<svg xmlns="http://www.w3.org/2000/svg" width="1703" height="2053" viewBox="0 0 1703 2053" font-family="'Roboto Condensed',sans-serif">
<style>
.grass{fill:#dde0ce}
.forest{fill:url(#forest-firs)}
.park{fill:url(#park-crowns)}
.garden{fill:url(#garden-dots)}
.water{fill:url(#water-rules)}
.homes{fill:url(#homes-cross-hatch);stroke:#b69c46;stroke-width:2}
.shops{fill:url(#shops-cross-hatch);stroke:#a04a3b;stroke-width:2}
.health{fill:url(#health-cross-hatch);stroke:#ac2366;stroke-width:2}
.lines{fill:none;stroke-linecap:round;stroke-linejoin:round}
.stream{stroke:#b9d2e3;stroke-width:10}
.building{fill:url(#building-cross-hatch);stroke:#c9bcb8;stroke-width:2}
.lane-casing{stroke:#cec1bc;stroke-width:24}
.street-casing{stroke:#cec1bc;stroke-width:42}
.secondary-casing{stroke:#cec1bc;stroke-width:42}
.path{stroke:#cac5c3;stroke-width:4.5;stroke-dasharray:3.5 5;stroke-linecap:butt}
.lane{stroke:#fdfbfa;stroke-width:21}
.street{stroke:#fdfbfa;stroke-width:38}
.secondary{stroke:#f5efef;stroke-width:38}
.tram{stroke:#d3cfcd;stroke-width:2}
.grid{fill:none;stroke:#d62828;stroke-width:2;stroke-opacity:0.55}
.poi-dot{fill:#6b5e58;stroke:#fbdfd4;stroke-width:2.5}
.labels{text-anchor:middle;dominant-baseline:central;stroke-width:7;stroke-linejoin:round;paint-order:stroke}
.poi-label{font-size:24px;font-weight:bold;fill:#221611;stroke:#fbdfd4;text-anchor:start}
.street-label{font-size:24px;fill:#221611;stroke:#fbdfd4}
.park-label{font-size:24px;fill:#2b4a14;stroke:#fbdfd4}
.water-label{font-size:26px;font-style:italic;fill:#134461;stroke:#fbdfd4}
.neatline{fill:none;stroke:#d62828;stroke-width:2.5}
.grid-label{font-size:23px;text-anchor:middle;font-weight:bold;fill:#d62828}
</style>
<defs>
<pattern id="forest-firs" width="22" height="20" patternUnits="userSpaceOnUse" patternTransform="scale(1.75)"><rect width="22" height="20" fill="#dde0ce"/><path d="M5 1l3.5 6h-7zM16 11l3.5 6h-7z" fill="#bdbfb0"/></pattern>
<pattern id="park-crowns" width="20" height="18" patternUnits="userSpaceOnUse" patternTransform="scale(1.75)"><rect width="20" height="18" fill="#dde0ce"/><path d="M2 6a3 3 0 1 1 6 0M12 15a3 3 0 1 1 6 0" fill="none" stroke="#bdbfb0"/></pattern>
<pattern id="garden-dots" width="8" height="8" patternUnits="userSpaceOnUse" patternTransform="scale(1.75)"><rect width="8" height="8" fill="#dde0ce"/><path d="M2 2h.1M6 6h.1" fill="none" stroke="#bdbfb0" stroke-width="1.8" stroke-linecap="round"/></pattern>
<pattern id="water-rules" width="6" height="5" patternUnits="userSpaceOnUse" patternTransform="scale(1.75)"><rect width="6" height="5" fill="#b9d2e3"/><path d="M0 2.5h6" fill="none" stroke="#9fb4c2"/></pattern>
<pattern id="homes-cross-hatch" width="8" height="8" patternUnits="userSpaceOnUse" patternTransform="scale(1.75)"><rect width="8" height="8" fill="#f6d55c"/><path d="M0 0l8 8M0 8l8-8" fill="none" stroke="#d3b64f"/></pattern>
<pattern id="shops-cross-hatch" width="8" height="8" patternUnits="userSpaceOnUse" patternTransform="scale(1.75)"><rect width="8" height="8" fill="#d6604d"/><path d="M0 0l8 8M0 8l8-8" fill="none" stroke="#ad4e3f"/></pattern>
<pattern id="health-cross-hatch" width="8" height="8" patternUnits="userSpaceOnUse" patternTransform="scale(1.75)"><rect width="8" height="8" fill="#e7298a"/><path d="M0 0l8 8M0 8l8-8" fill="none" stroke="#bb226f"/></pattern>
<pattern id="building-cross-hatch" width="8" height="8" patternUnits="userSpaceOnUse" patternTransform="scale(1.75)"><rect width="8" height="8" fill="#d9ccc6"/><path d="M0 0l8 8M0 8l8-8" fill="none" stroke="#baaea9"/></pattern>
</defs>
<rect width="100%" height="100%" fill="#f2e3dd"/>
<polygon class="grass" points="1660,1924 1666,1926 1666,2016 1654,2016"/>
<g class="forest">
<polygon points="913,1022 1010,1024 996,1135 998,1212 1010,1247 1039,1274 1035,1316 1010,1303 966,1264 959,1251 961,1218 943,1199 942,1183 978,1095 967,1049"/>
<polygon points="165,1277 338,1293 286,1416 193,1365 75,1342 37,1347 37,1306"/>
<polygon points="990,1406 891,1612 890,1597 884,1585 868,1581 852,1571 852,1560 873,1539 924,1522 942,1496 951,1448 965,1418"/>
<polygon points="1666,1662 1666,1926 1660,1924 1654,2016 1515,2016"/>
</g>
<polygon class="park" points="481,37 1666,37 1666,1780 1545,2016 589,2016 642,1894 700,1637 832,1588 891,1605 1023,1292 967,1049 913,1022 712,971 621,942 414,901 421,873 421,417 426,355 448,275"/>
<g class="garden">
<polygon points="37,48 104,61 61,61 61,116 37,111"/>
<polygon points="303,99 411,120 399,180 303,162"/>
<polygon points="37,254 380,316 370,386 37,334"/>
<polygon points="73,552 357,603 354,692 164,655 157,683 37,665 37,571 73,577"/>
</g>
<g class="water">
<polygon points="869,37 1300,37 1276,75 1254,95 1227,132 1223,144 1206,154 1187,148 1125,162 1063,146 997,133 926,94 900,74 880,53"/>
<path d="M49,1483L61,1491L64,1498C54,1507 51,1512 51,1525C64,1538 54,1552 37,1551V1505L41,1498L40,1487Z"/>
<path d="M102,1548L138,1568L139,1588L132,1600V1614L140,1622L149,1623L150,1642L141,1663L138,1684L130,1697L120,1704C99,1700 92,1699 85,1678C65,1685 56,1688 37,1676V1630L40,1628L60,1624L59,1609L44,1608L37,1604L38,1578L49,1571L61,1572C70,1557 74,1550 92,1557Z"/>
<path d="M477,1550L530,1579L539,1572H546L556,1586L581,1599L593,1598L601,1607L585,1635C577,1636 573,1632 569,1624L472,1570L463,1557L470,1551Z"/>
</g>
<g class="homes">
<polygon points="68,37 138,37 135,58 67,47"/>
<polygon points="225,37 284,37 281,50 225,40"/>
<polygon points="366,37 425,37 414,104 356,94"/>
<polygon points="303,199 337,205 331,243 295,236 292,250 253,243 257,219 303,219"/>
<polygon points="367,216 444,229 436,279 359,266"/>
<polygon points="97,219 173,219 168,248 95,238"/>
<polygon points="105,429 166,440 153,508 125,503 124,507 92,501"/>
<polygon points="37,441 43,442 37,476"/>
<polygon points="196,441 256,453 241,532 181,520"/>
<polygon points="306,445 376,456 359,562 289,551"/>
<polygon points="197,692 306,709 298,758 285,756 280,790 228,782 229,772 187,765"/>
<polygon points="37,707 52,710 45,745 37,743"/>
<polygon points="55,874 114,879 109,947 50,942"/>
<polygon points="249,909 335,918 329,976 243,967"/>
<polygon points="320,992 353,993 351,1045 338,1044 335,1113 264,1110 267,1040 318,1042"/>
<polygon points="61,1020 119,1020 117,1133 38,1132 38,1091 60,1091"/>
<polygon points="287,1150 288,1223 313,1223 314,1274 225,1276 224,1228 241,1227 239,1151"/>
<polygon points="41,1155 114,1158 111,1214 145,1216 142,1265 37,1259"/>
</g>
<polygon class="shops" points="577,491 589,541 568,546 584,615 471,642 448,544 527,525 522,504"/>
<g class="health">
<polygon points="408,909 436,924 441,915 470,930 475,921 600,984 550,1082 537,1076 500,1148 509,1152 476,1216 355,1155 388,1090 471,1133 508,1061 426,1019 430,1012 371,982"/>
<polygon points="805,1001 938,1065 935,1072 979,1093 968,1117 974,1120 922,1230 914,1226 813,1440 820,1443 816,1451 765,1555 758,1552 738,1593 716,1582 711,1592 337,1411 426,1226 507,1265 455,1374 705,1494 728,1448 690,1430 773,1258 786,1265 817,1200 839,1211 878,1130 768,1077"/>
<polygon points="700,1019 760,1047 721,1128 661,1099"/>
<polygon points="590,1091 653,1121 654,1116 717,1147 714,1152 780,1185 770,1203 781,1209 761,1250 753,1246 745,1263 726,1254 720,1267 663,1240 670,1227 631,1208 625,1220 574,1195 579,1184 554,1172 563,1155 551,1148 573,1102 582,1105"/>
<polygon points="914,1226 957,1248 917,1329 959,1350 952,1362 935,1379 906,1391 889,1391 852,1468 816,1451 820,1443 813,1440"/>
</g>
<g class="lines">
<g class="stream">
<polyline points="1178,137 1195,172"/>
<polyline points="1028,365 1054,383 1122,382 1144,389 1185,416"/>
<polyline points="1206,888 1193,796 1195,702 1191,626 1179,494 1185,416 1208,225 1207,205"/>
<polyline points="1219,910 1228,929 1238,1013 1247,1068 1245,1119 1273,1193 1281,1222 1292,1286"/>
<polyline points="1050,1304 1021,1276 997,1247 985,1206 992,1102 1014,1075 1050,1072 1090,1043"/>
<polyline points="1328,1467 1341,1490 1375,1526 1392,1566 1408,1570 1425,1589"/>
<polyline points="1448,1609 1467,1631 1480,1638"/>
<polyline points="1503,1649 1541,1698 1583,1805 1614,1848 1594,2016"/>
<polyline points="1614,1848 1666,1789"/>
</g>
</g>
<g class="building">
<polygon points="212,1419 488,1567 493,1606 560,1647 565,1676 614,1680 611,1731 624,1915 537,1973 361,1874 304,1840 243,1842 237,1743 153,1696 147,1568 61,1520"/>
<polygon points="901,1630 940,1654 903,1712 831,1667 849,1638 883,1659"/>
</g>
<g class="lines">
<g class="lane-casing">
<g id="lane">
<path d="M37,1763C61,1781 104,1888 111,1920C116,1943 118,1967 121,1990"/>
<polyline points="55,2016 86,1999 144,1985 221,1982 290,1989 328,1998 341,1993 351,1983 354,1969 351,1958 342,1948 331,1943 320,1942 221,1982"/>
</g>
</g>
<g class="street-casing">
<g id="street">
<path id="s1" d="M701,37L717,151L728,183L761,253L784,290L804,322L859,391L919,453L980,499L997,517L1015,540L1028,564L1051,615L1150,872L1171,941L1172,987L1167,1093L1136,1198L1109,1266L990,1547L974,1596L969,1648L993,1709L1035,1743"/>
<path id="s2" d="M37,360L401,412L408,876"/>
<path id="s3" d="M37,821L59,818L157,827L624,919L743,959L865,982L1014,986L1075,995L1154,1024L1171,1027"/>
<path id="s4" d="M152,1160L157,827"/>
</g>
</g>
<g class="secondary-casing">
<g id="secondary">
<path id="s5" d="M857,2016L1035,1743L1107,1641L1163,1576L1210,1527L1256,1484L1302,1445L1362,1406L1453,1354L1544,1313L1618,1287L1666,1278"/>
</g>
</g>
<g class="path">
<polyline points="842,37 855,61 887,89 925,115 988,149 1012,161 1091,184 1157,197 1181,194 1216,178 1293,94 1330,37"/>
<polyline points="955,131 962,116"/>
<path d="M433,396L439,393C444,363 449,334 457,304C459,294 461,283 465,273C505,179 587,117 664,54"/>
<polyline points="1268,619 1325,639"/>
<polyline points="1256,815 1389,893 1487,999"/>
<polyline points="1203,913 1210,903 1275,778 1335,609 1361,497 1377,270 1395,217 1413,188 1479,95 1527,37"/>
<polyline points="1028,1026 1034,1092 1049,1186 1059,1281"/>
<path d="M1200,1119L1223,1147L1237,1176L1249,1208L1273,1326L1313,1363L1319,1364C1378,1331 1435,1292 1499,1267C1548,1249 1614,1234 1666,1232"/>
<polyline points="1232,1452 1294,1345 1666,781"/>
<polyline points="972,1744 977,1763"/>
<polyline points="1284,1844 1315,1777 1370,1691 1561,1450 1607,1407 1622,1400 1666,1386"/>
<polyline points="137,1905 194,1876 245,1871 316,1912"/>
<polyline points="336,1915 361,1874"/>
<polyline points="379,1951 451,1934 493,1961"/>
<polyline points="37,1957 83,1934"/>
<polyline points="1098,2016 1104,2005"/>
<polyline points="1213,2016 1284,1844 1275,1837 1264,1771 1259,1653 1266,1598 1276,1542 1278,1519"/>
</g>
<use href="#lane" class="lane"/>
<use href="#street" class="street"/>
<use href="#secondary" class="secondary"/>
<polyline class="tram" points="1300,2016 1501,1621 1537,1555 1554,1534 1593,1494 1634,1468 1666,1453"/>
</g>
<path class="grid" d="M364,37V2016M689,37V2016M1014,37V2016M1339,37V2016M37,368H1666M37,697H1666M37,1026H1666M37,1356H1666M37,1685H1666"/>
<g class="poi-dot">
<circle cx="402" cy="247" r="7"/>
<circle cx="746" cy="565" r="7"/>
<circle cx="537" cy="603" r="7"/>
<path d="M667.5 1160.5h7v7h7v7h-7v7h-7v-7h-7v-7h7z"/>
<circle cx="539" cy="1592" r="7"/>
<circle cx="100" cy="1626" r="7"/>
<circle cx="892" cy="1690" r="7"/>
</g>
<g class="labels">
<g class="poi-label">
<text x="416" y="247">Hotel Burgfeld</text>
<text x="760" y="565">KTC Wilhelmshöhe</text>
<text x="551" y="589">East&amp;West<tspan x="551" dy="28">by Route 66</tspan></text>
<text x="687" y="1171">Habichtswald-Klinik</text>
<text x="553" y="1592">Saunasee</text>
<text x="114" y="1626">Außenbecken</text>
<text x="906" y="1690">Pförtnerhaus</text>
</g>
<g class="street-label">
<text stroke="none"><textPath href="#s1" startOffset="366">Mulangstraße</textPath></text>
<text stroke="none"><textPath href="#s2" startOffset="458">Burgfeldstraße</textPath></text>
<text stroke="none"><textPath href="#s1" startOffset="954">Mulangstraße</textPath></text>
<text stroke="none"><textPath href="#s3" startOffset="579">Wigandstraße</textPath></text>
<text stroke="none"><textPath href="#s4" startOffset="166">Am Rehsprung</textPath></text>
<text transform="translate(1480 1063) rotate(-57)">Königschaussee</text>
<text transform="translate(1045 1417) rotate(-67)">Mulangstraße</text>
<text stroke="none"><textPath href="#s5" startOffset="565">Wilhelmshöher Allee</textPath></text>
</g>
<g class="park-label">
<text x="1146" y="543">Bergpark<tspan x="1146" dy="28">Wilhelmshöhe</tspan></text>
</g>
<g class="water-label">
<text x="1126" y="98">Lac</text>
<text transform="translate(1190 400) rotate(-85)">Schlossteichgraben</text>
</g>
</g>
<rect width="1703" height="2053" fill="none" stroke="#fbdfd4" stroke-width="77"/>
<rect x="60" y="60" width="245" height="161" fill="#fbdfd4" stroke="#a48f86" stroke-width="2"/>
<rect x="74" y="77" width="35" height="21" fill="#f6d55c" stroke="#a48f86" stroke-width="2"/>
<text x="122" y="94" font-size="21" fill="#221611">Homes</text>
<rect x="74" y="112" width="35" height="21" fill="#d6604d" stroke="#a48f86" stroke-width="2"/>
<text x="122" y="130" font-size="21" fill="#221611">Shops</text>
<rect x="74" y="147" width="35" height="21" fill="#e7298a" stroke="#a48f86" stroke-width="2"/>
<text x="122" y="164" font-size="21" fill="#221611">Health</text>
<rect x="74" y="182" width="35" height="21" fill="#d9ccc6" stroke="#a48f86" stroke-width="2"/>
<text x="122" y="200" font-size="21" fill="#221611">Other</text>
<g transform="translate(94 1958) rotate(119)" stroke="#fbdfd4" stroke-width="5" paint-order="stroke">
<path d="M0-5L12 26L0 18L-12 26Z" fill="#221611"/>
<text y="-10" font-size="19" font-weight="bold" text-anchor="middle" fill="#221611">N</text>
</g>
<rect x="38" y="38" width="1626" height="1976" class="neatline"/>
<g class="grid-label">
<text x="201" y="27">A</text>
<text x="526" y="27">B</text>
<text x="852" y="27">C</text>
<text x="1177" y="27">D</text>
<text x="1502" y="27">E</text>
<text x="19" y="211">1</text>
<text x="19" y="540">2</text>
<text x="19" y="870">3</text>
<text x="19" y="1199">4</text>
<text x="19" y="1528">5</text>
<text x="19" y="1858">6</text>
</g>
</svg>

- **Work to be completed**: Looking at the listing above, which lines hold "linejoin"? Copy every such line.

- **Answer to this exercise**:
.lines{fill:none;stroke-linecap:round;stroke-linejoin:round}
.labels{text-anchor:middle;dominant-baseline:central;stroke-width:7;stroke-linejoin:round;paint-order:stroke}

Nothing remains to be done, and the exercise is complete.